Tuesday, April 7, 2015

Pilot, now Tulane University student, who wore uniform to cut security line sues airline

 In this Jan. 26, 2013 file image from video of FBI undercover footage provided by the U.S. Attorney’s office in Honolulu, Joshu Osmanski, center, wears his former employer's uniform and badge to attempt to pass through a flight crew security line at the Honolulu International Airport in Honolulu. Osmanski, who on April 2, 2015 was sentenced to three years' probation for wearing his Cathay Pacific Airways uniform to bypass security at Honolulu International Airport, is now suing his former employer. 
(AP Photo/U.S. Attorney's Office, file)





HONOLULU -- A pilot sentenced to probation for wearing his Cathay Pacific Airways uniform to bypass security at Honolulu International Airport is suing his former employer.

Joshu Osmanski, who now lives in New Orleans, said he wore the uniform and badge months after he was fired so that he could cut the security line.
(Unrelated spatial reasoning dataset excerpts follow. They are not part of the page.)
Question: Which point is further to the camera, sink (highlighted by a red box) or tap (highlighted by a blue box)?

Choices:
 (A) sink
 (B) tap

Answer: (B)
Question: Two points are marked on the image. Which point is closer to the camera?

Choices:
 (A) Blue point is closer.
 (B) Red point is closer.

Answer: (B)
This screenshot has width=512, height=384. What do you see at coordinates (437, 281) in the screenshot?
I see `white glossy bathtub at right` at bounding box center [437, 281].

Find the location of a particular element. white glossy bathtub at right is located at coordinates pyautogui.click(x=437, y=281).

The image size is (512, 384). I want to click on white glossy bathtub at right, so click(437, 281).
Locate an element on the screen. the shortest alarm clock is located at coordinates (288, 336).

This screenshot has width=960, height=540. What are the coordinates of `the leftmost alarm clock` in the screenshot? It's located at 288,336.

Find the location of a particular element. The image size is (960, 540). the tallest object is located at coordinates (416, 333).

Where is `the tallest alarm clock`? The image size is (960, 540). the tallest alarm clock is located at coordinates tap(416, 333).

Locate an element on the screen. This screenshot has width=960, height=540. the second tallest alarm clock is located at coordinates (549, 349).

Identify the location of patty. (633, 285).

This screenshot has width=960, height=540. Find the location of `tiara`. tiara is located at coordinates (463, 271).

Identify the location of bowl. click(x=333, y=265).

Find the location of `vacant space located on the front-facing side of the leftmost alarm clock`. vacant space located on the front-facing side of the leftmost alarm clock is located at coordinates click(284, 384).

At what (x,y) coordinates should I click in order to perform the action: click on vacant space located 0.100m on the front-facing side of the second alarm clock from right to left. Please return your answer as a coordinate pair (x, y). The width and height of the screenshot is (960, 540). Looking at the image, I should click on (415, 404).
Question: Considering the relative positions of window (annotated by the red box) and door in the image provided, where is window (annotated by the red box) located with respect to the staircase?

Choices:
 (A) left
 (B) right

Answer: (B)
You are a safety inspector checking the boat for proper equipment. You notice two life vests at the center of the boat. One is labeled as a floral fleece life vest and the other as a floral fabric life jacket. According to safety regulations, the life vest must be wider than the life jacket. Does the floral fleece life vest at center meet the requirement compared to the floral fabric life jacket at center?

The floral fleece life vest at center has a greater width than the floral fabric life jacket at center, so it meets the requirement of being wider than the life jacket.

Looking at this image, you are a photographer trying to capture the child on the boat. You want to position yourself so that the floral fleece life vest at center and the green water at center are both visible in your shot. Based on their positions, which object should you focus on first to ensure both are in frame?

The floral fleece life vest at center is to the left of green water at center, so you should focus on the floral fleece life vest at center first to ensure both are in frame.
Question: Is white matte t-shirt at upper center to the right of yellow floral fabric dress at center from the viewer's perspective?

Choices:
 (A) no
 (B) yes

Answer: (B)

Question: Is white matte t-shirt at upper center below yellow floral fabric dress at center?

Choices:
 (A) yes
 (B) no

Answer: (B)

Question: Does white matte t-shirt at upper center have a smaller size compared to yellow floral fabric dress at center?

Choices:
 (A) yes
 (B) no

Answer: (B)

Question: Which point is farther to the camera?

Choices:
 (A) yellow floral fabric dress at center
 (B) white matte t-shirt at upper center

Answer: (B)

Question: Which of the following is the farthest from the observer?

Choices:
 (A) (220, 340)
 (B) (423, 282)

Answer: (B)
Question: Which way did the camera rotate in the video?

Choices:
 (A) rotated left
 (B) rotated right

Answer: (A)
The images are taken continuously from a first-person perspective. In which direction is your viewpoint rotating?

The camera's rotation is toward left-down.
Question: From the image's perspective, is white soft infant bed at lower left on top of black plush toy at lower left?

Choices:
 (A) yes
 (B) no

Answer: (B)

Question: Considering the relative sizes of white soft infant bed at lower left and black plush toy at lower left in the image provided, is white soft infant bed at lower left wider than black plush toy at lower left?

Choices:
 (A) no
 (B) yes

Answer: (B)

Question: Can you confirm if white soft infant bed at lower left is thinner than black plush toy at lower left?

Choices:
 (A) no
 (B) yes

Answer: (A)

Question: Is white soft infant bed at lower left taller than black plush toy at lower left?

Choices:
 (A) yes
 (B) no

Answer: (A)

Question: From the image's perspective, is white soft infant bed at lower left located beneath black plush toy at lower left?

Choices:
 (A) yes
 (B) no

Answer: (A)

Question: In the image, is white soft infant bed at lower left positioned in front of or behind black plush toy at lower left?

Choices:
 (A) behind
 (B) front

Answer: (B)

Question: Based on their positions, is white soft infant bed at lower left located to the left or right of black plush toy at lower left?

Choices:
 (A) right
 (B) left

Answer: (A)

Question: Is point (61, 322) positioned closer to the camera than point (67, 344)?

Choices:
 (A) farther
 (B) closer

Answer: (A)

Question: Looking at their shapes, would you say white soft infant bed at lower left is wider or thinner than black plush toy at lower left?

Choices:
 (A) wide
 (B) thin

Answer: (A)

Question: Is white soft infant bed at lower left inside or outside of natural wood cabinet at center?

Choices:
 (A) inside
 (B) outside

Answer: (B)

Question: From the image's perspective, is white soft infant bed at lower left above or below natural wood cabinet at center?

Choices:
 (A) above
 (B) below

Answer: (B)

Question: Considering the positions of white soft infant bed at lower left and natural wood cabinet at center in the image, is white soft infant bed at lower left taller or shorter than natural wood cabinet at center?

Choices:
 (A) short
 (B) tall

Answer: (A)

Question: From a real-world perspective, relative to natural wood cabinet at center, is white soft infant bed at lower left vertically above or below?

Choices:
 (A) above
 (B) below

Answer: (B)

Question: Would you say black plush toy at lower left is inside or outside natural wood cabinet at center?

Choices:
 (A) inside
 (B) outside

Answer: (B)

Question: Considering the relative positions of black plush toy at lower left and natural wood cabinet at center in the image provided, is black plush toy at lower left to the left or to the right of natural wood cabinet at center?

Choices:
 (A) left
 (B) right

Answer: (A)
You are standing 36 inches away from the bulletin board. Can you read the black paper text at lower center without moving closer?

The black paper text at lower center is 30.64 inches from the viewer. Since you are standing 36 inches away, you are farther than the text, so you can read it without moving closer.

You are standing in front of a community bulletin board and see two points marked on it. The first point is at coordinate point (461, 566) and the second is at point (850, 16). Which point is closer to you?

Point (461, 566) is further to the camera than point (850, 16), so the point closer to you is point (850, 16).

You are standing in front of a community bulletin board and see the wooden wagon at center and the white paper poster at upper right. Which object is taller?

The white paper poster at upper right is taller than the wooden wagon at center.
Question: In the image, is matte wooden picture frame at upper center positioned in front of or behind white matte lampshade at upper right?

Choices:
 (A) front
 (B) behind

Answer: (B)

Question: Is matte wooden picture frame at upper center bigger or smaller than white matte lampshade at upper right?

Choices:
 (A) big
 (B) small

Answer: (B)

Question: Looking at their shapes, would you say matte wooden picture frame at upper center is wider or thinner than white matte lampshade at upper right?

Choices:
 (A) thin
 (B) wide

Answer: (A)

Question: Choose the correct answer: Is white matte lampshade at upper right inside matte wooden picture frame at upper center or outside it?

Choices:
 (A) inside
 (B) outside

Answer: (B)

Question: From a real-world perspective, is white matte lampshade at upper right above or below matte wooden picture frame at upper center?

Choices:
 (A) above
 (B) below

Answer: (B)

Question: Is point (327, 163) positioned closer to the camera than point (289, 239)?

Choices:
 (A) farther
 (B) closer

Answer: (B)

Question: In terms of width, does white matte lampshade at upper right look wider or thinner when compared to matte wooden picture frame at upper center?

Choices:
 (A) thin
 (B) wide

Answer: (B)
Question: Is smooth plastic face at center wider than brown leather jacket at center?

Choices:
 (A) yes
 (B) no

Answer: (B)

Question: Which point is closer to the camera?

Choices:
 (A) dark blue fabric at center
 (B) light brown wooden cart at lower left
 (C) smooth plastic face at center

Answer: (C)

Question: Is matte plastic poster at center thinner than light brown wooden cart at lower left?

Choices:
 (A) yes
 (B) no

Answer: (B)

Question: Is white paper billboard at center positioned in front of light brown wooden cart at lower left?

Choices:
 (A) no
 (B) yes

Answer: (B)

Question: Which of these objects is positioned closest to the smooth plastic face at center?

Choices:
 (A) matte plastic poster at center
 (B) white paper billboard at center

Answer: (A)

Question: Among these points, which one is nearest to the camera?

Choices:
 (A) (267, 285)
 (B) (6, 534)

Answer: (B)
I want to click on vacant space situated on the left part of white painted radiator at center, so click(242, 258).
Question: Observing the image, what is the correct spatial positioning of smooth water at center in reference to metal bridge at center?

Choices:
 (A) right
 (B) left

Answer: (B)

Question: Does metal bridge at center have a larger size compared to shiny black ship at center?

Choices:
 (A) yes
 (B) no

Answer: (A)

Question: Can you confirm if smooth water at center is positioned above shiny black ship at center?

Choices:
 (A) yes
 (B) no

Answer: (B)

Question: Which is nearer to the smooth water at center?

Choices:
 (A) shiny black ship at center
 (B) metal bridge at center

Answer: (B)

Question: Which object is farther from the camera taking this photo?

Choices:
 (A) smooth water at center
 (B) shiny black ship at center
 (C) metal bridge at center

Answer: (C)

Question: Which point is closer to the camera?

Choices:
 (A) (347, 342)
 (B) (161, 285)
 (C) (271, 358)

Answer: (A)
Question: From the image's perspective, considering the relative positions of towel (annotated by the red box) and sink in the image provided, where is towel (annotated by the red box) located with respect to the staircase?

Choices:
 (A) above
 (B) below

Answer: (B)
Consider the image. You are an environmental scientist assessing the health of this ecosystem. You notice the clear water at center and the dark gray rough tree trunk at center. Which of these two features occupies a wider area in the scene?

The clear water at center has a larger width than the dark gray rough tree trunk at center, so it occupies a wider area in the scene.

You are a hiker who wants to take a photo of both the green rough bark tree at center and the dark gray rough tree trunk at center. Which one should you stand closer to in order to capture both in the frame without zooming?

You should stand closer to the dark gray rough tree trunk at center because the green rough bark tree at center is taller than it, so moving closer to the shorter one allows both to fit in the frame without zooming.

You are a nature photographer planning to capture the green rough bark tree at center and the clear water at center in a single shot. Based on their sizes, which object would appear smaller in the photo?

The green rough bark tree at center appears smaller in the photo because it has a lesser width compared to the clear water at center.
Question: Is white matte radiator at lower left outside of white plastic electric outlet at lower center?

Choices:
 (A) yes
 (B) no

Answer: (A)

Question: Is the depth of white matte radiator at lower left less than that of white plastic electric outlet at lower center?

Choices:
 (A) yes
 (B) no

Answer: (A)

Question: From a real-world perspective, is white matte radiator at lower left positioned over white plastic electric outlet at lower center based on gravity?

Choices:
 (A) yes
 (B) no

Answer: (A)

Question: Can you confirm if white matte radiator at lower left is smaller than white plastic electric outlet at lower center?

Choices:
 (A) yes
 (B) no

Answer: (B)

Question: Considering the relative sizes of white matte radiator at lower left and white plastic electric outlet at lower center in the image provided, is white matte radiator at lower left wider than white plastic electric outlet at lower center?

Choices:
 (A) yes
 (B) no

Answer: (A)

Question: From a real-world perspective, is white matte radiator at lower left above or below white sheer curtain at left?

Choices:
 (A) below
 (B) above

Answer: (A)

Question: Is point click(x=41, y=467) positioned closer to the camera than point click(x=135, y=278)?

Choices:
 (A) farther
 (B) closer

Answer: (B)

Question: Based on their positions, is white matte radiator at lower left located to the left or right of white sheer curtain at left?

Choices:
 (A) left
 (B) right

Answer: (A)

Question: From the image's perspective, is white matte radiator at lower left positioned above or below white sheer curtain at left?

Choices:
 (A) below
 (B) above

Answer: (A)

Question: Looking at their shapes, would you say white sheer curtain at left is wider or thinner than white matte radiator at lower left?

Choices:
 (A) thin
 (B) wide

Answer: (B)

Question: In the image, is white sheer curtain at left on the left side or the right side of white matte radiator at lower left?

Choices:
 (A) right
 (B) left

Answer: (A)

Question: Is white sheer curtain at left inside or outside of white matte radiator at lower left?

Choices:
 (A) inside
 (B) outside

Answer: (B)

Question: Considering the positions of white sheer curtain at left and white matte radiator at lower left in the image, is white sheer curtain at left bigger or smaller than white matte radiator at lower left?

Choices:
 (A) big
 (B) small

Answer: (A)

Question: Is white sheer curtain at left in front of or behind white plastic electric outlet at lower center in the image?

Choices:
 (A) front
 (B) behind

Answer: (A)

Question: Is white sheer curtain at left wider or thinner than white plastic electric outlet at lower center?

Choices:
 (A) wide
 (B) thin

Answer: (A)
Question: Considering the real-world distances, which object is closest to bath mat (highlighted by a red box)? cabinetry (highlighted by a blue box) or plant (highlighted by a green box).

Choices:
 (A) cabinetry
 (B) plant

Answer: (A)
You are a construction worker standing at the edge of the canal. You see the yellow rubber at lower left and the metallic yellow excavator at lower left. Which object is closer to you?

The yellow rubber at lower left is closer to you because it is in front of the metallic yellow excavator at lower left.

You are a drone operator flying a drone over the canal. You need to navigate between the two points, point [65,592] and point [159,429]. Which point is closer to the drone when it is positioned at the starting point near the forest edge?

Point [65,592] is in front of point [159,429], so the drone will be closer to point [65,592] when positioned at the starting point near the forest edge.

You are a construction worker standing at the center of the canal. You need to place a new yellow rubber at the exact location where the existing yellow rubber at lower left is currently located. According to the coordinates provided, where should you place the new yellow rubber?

He was sentenced to three years' probation last week in federal court in Honolulu.

He filed a civil suit in federal court in San Francisco, saying the airline discriminated against him and fired him because of his obligations as a Navy Reserve fighter pilot. The Hong Kong-based airline which conducts its U.S. business in San Francisco, is subject to the Uniformed Services Employment and Reemployment Rights Act, said the lawsuit filed last month.

The federal law protects service members' reemployment rights when returning from military service, including the reserves or National Guard. It prohibits employer discrimination based on military service or obligation.

The lawsuit says the airline criticized him for participating in reserve training, forced him to take unpaid leave and then fired him without explanation.

A manager told Osmanski that the airline has a "business to run and no government or any other entity is part of any agreement that will provide an impediment to our business," the lawsuit said.

A Cathay Pacific spokeswoman said Tuesday the airline can't comment on an active legal case.

During reserve training while on unpaid leave from work in 2011, Osmanski ejected from a malfunctioning jet moments before it crashed and exploded, the lawsuit said.

Birney Bervar, his Honolulu defense attorney in the criminal case, attributed a possible head injury from that crash as a reason for his actions at the airport. Osmanski, now a student at Tulane University, said in court he can't explain what he did.